Personal information
- Full name: Michael Thomson
- Born: 26 November 1961 (age 64)
- Original team: Strathmore Football Club
- Height: 187 cm (6 ft 2 in)
- Weight: 86 kg (190 lb)

Playing career^{1}
- Years: Club / Games (Goals)
- 1981–1986: Essendon / 46 (31)
- 1987–1990: Richmond / 42 (15)
- Total:  / 88 (46)
- ^{1} Playing statistics correct to the end of 1990.

= Michael Thomson (footballer) =

Australian rules footballer

Michael Thomson (born 26 November 1961) is a former Australian rules footballer who played with Essendon and Richmond in the Victorian/Australian Football League (VFL/AFL).

Recruited locally, Thomson's career at Essendon coincided one of the club's most successful decades and as a result he found it difficult to command regular selection. He played ten games in 1981, his first season, which included an elimination final.

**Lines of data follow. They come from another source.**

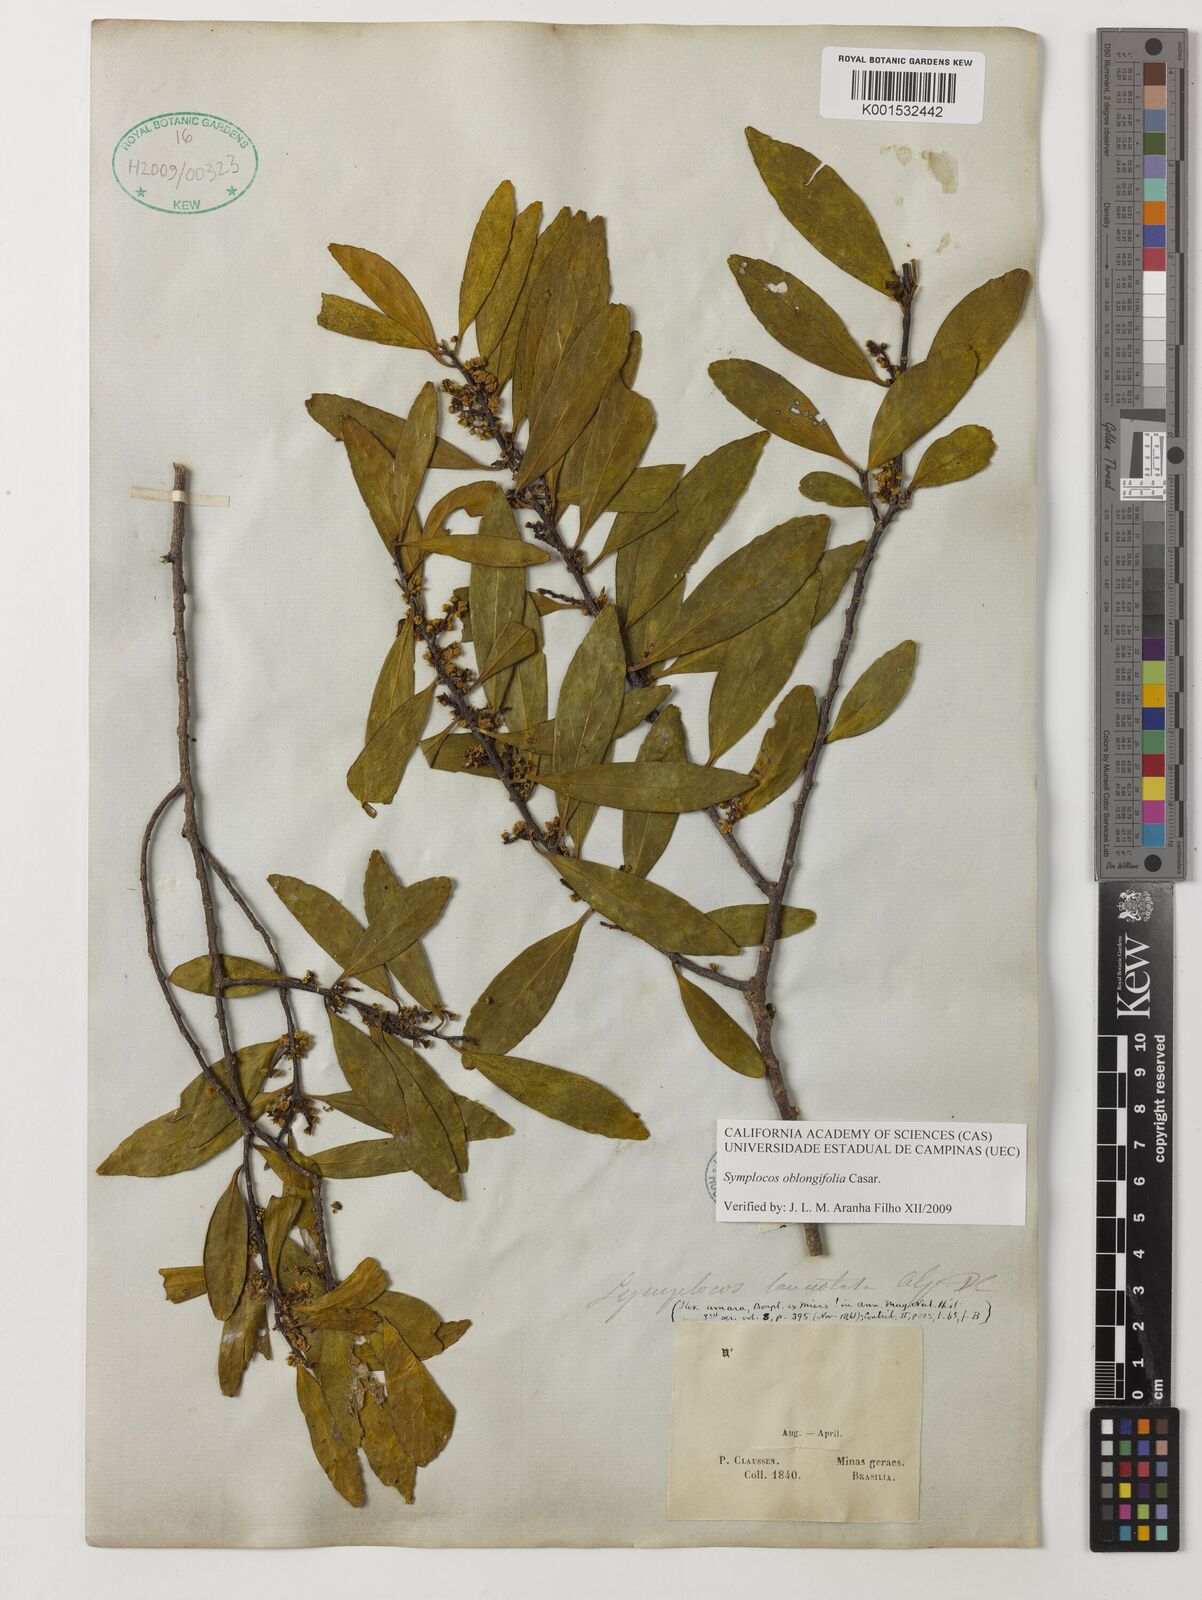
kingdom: Plantae
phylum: Tracheophyta
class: Magnoliopsida
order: Ericales
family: Symplocaceae
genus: Symplocos
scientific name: Symplocos arbutifolia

In the opening round of the 1982 season he kicked five goals against Footscray but made just two further appearances that year. He participated in the Essendon reserves premiership in 1983 and put in some good performances in the seniors, including having 42 disposals and kicking three goals in a win over St Kilda. In 1984 he didn't play a single game and a shoulder injury restricted him to just six appearances in 1985, missing out on both of Essendon's premierships.

Thomson, a utility, was used mostly in the back pocket and as a wingman over the course of his career. He was granted a clearance to Richmond in 1987 and was a regular fixture in the team that year, averaging 18 disposals. After adding a 24 more games to his tally over the next three season, Thomson left Richmond.

He is the former husband of radio personality Brigitte Duclos.